- Willoughby and Bugs Bunny in The Heckling Hare
- First appearance: Of Fox and Hounds (1940)
- Last appearance: Foxy by Proxy (1952)
- Created by: Tex Avery
- Voiced by: Tex Avery (1940–1941); Kent Rogers (1941–1942); Mel Blanc (1942–1947); Tedd Pierce (1944); Stan Freberg (1952);

In-universe information
- Aliases: Willoughby; Rosebud; Sylvester;
- Species: Dog
- Gender: Male

= Willoughby (Looney Tunes) =

Warner Bros. theatrical cartoon character

Willoughby is a minor animated cartoon character in the Warner Bros. Looney Tunes series of cartoons. A lackadaisical hound dog, Willoughby is characterized by his below-average intelligence and overall gullibility. Creator Tex Avery based Willoughby on the character Lennie from John Steinbeck's 1937 novella Of Mice and Men. The character's name has occasionally been changed to Rosebud or Sylvester from cartoon to cartoon.

Created during the golden age of American animation by Tex Avery, who would voice Willoughby from 1940's Of Fox and Hounds until 1941's The Heckling Hare, the character was later voiced by Kent Rogers (1941–1942), Mel Blanc (1942–1947), Tedd Pierce (1944), and Stan Freberg (1952). Willoughby has not appeared in any new media since 1952's Foxy by Proxy.

==History==
Willoughby first appeared in the 1940 cartoon Of Fox and Hounds. He was created and voiced by Tex Avery. According to Chuck Jones, the character was based on Lennie, from Of Mice and Men (of which the title of Of Fox and Hounds is a knockoff). Critic Steven Hartley described this short as lacking in creativity, originality, excitement, and story construction, particularly compared to Avery's seminal earlier work A Wild Hare.

Willoughby later appears in other Warner Brothers animated shorts, including The Crackpot Quail (1941), The Heckling Hare (1941), and Nutty News (1942), as the lead dog of a fox hunting party. A fundamentally similar character, Laramore, appears in To Duck or Not to Duck (1943), albeit with a fully brown coat of fur. Willoughby's brief career was essentially over before the end of World War II.

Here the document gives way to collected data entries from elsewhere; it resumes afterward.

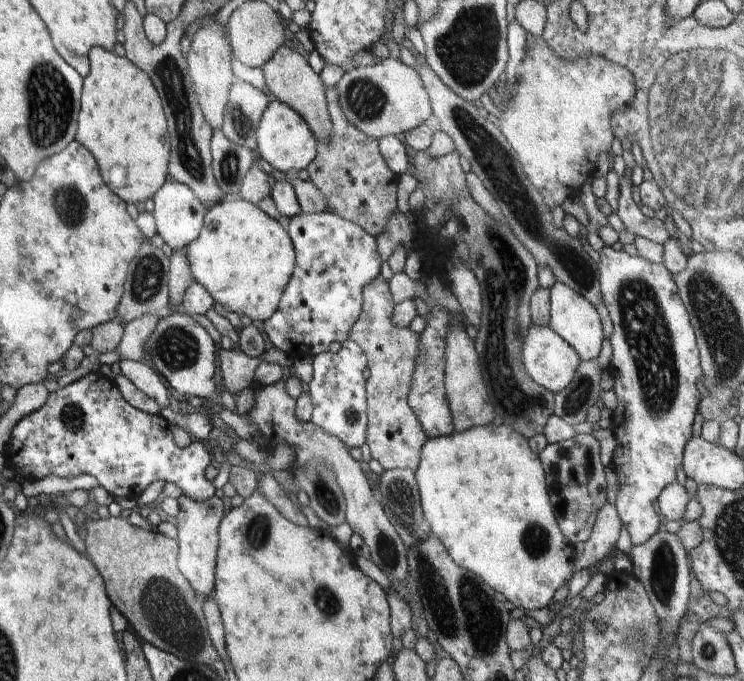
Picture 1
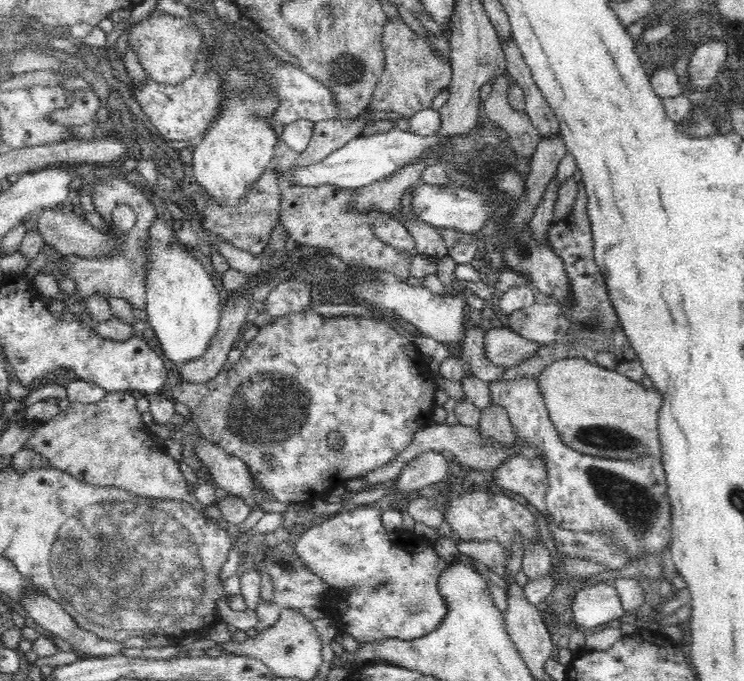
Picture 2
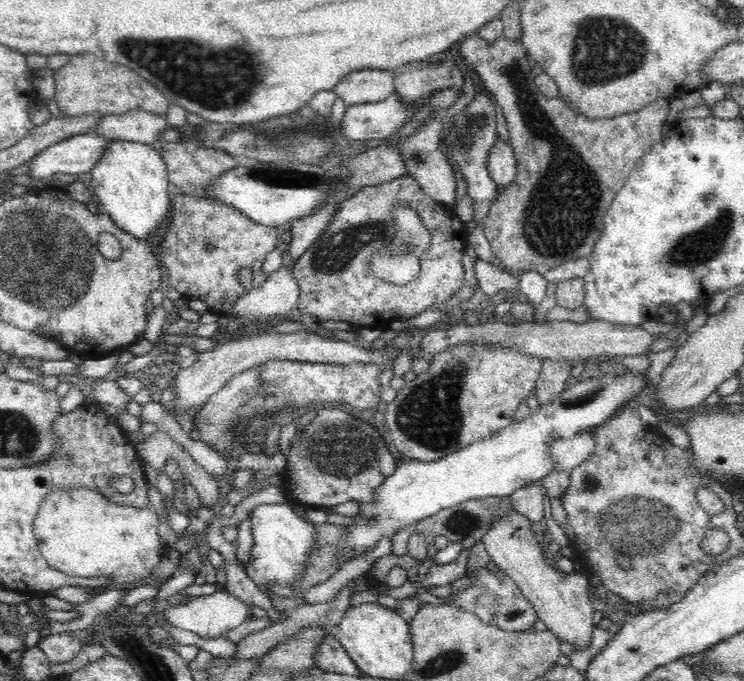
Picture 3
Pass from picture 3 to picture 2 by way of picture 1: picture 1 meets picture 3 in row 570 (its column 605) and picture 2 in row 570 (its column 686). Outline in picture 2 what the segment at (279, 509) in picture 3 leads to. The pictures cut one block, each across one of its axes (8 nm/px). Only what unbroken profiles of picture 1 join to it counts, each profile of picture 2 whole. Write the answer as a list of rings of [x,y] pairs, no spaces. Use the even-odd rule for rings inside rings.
[[[360,506],[352,508],[332,516],[328,520],[312,524],[302,531],[294,541],[296,555],[304,561],[304,565],[316,575],[326,581],[326,592],[322,594],[321,604],[318,608],[330,618],[333,624],[341,632],[345,631],[358,642],[374,644],[386,638],[398,640],[416,640],[436,630],[442,624],[447,613],[444,597],[440,594],[437,584],[440,573],[452,562],[442,561],[434,551],[431,541],[425,540],[420,535],[411,531],[390,532],[384,528],[381,514],[378,508]],[[355,586],[346,598],[341,596],[341,590]],[[345,600],[349,609],[344,613],[338,610],[338,603]]]

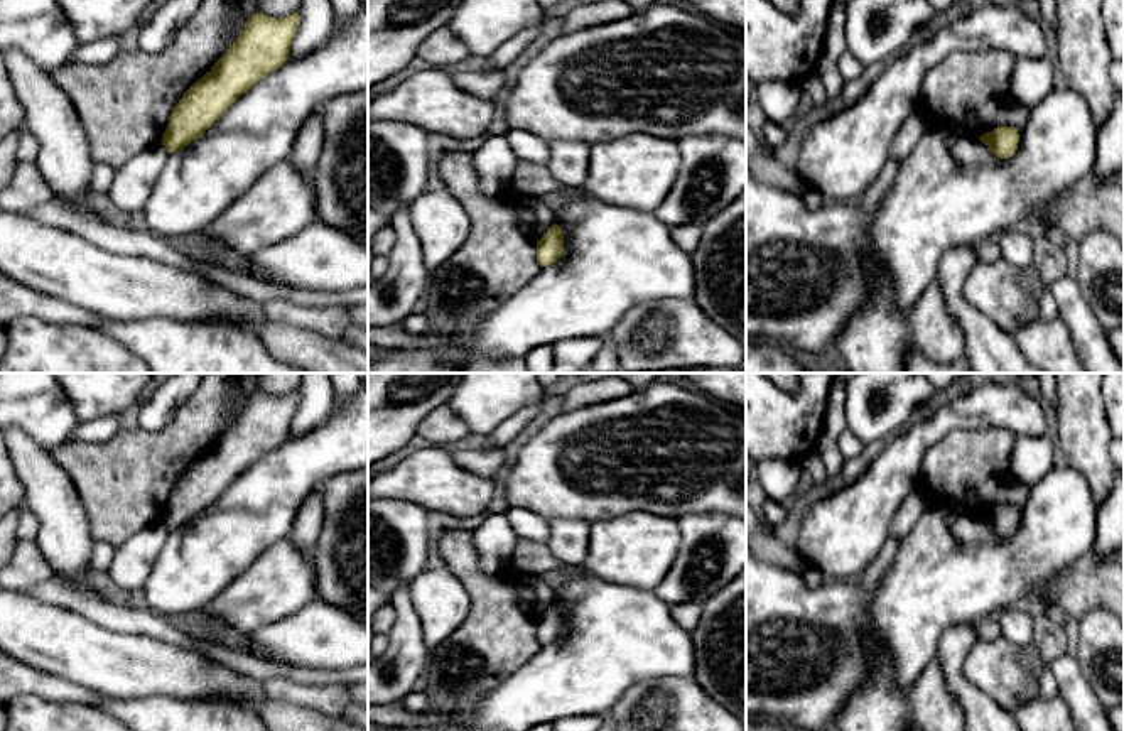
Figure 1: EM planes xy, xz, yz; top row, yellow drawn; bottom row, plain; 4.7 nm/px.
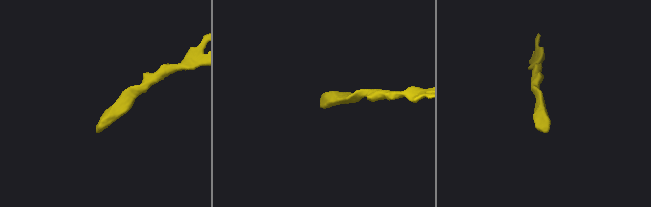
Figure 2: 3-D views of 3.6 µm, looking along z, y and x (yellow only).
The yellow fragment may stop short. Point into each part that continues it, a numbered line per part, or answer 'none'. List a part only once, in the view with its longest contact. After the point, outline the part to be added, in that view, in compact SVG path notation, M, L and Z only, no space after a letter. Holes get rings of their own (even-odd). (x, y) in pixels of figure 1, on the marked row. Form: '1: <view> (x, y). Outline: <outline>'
none

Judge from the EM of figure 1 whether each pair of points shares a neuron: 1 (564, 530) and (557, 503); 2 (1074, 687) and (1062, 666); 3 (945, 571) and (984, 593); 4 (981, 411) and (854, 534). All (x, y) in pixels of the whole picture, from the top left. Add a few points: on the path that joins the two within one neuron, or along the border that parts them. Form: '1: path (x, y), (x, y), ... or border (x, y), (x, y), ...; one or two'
1: border (549, 519), (583, 519), (589, 524); two
2: path (1070, 682), (1065, 671); one
3: path (956, 581), (974, 583); one
4: path (942, 421), (898, 463), (876, 495); one

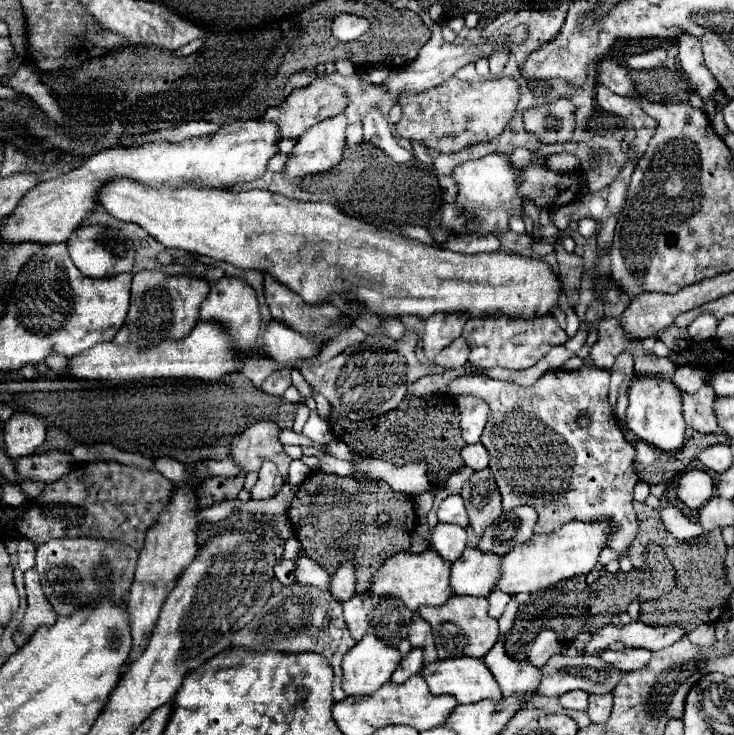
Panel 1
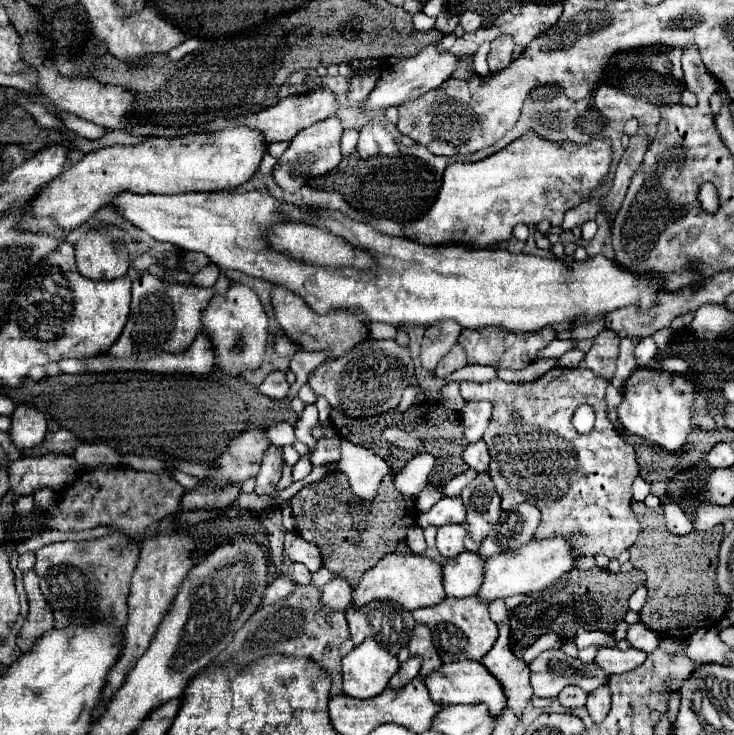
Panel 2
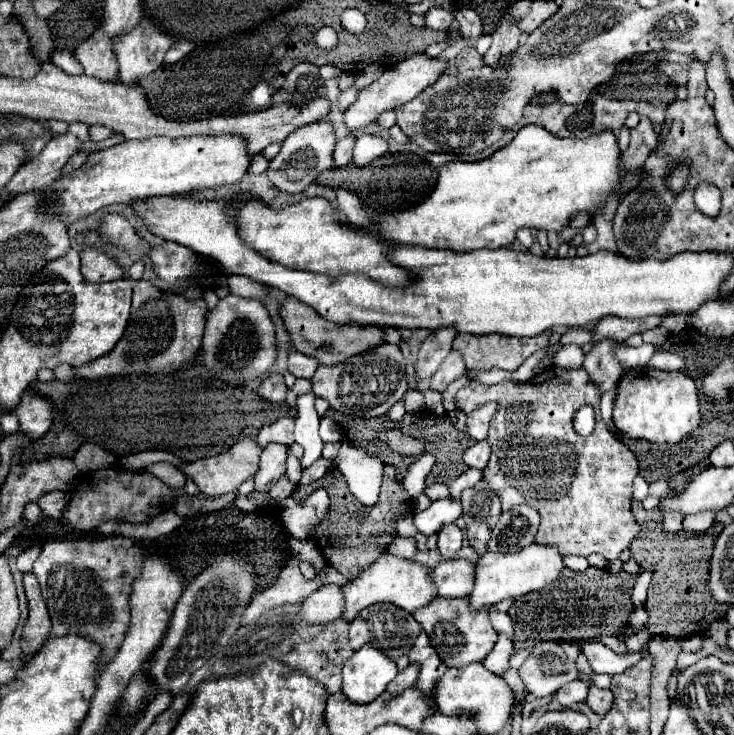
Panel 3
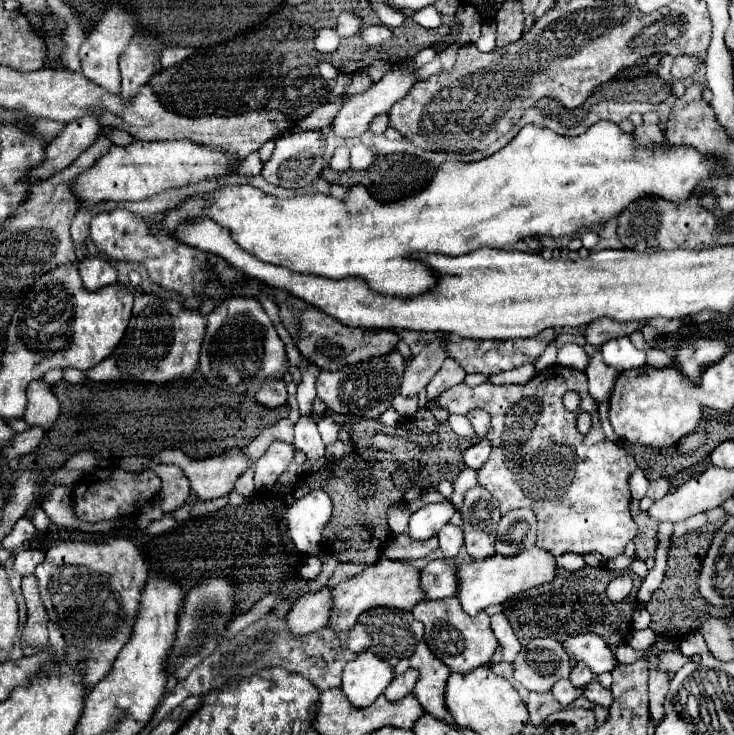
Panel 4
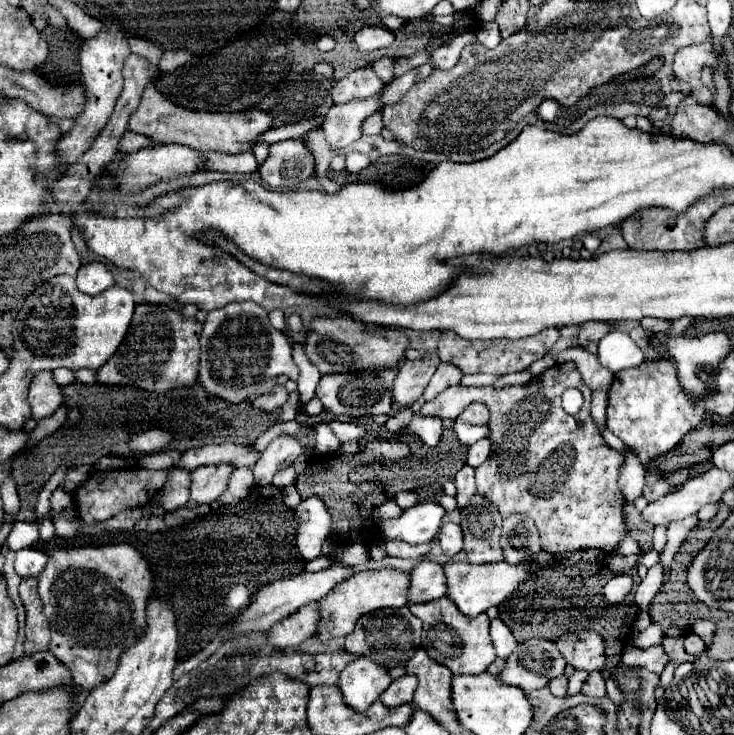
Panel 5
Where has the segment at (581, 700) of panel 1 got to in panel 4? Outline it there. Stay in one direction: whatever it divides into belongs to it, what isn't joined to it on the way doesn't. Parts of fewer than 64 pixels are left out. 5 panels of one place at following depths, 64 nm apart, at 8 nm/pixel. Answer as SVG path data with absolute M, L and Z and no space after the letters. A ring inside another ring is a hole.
M558 680L554 686L552 686L552 694L554 694L554 698L562 704L562 706L568 706L572 700L576 700L582 692L580 690L576 690L572 684L570 684L570 680Z

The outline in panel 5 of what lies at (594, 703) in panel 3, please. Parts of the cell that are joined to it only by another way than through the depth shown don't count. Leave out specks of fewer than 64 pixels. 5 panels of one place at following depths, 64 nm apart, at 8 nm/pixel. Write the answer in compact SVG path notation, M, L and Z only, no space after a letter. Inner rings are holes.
M592 670L592 672L588 674L588 680L586 680L584 686L582 686L582 694L586 694L586 696L596 696L596 698L606 696L606 682L604 682L604 678L602 678L602 672Z

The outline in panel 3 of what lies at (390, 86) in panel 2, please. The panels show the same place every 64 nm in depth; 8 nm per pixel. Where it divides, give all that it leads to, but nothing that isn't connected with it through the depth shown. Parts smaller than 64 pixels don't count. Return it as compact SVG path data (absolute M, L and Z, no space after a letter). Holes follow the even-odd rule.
M416 54L410 56L402 62L398 62L396 66L388 68L376 82L372 82L370 86L366 86L364 90L358 92L356 102L344 110L344 126L352 132L360 132L366 124L374 122L382 112L386 110L394 110L398 108L398 104L404 104L408 100L412 100L416 94L420 94L428 84L434 84L434 80L440 76L440 72L446 68L444 62L428 58L426 54Z

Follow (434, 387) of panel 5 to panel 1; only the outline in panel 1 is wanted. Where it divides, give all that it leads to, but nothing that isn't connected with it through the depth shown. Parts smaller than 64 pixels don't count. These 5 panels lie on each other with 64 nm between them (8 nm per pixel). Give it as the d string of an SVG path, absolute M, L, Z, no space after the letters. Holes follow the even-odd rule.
M456 338L448 348L444 348L444 352L440 352L440 356L436 356L434 362L444 370L464 366L468 362L468 344L464 344L464 338Z

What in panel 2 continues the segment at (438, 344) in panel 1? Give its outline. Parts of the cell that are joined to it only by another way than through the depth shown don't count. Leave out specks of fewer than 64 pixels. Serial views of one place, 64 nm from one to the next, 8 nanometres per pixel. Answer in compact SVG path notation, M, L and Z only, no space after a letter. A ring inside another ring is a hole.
M446 320L444 324L434 324L432 328L426 328L430 336L426 334L422 340L420 350L420 362L426 372L434 372L438 362L452 350L456 344L462 328L458 324L452 324L452 320Z

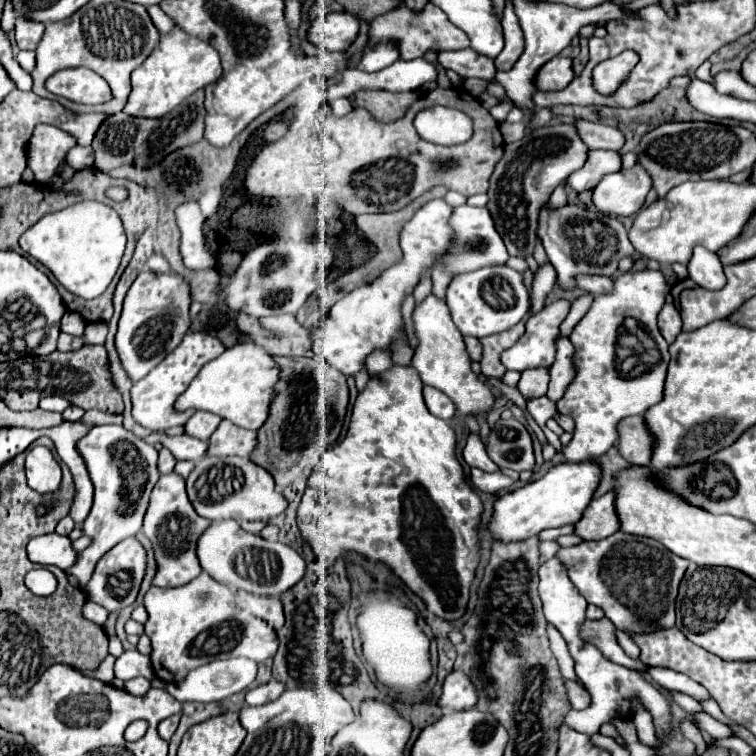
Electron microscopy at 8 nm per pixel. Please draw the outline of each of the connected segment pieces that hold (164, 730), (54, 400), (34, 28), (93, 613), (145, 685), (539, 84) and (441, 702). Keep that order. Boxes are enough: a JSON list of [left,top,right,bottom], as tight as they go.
[[158,714,180,742],[40,396,68,412],[16,18,44,50],[82,600,108,626],[124,678,150,696],[536,58,574,92],[438,672,476,710]]

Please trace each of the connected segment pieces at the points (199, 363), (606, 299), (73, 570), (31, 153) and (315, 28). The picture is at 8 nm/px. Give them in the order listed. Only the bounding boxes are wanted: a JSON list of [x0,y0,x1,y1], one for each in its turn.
[[130,332,226,432],[558,268,670,462],[64,426,160,588],[28,124,76,182],[306,12,358,52]]

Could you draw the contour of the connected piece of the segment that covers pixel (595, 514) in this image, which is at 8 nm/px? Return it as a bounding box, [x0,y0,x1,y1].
[574,492,618,540]

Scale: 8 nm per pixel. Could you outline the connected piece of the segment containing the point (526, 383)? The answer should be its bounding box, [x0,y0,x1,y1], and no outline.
[518,368,548,400]

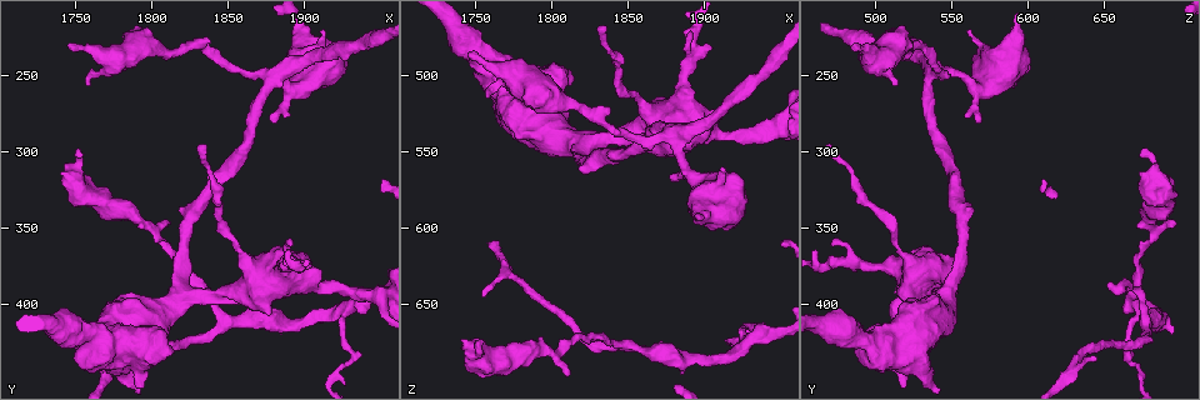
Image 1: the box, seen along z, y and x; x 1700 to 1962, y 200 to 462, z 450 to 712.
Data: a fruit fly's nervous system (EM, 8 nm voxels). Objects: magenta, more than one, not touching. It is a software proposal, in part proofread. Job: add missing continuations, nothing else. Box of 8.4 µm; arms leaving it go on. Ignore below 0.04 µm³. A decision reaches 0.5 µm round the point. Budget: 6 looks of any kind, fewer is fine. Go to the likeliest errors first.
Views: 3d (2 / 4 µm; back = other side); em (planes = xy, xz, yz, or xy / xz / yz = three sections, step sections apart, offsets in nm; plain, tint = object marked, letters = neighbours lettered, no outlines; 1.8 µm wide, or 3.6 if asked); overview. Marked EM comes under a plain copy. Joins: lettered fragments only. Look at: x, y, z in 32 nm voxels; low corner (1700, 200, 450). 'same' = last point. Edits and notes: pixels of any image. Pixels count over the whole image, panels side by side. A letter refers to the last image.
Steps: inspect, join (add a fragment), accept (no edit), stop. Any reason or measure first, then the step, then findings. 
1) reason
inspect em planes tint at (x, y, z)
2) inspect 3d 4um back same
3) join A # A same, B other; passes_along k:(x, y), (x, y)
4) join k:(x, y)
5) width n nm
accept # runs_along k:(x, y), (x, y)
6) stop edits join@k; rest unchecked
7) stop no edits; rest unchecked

thin end
inspect 3d 4um at (1756, 436, 644)

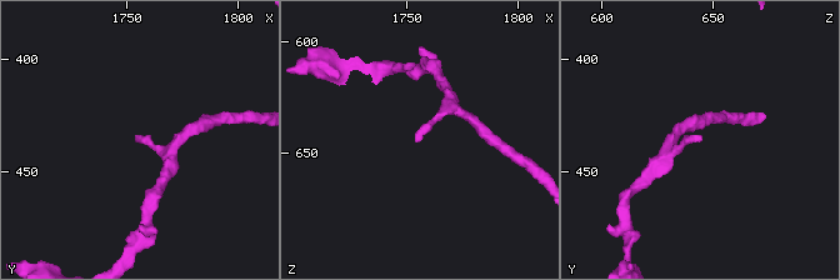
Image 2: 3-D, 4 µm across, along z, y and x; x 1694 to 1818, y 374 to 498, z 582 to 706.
now the EM
inspect em 3.6um planes letters at (1755, 434, 644)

Dogs similar to Willoughby in personality but visually distinct from him appeared in Porky's Bear Facts (1941), Ding Dog Daddy (1942), To Duck or Not to Duck (1943), A Corny Concerto (1943), Hare Ribbin' (1944), Goofy Gophers (1947), and possibly Inki at the Circus (1947).

==Appearances==
1. Of Fox and Hounds (1940)
2. The Crackpot Quail (1941)
3. The Heckling Hare (1941)
4. The Wabbit Who Came to Supper (1942) (cameo)
5. Nutty News (1942) (cameo in a B&W cartoon)
6. The Hep Cat (1942) (as Rosebud)
7. An Itch in Time (1943)
8. Hare Force (1944) (as Sylvester)
9. Foxy by Proxy (1952)

===In other media===
Willoughby was planned make a cameo appearance in the deleted scene "Acme's Funeral" from the 1988 film Who Framed Roger Rabbit.